If you want smoked meats from El Topo, then go for the smoked chicken taco. Luhrman connected a firebox to an old refrigerator to make an oak-fueled cabinet smoker. He smokes whole chickens for the tacos, in addition to smoking the bacon featured on the weekend brunch menu. The Houston taco is filled with the rich beef-cheek barbacoa that won the Golden Cleaver in 2018, as is the San Antonio sandwich. For the latter, Luhrman puts two mounds of shredded queso quesadilla directly on a flattop to brown and tops each with a slice of thick-cut Japanese milk bread baked in-house. The fluffy slices of bread are buttered and flipped once the cheese is melted, then brought together with a generous serving of barbacoa between them.

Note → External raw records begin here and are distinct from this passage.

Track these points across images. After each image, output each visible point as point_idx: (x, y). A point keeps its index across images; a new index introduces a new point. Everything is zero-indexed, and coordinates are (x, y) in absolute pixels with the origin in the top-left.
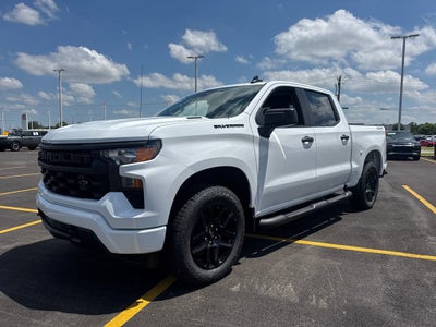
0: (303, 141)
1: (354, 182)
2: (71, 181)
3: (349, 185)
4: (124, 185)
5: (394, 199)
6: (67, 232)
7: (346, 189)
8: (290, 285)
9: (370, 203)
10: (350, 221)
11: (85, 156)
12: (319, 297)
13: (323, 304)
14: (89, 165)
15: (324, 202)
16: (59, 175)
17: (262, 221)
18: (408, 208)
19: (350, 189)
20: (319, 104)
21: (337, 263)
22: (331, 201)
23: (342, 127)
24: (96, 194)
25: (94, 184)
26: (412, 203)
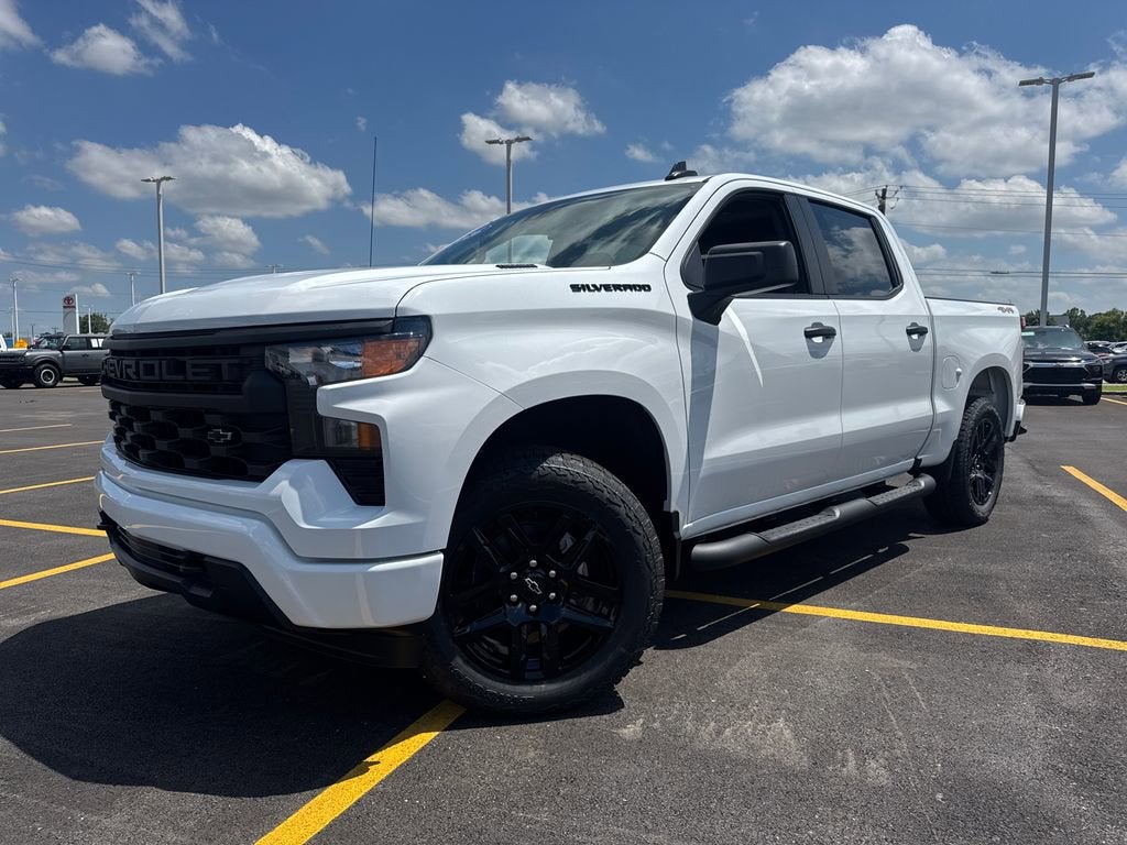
0: (809, 335)
1: (938, 453)
2: (185, 433)
3: (927, 459)
4: (330, 441)
5: (1041, 500)
6: (174, 571)
7: (917, 470)
8: (781, 723)
9: (982, 509)
10: (929, 555)
11: (225, 363)
12: (863, 755)
13: (877, 772)
14: (235, 388)
15: (860, 504)
16: (156, 416)
17: (699, 549)
18: (1083, 521)
19: (930, 470)
20: (847, 246)
21: (906, 664)
22: (881, 499)
23: (908, 303)
24: (251, 465)
25: (248, 437)
26: (1093, 510)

Luhrman isn’t sure exactly how to categorize his style of cooking. El Topo is a taqueria, but the dinner menu shows off his chef side with dry-aged tenderloin and gnocchi made with masa. “I kinda chase this food we call Texian food, or whatever [it] is we call this food we make in Texas,” he explained. This Sunday, Luhrman will focus on Texas-style smoked meats when he hosts a collaborative pop-up brunch with Willow’s Texas BBQ, a two-time Golden Cleaver winner, at El Topo. The menu includes ribs, sausage, and pulled pork. And for the last time ever, Willow Villarreal and Jasmine Barela will offer their iconic Brisket Hug sandwich served on a jalapeño-cheese donut made by Hugs & Donuts. The Houston bakery has announced that its final day in business will be this Saturday. At the champagne-and-barbecue brunch, the brisket will be smoked and sliced instead of cooked suadero style, but thankfully, you’ll still be able to order sides of El Topo’s incredible tortillas and milk bread to go along with it.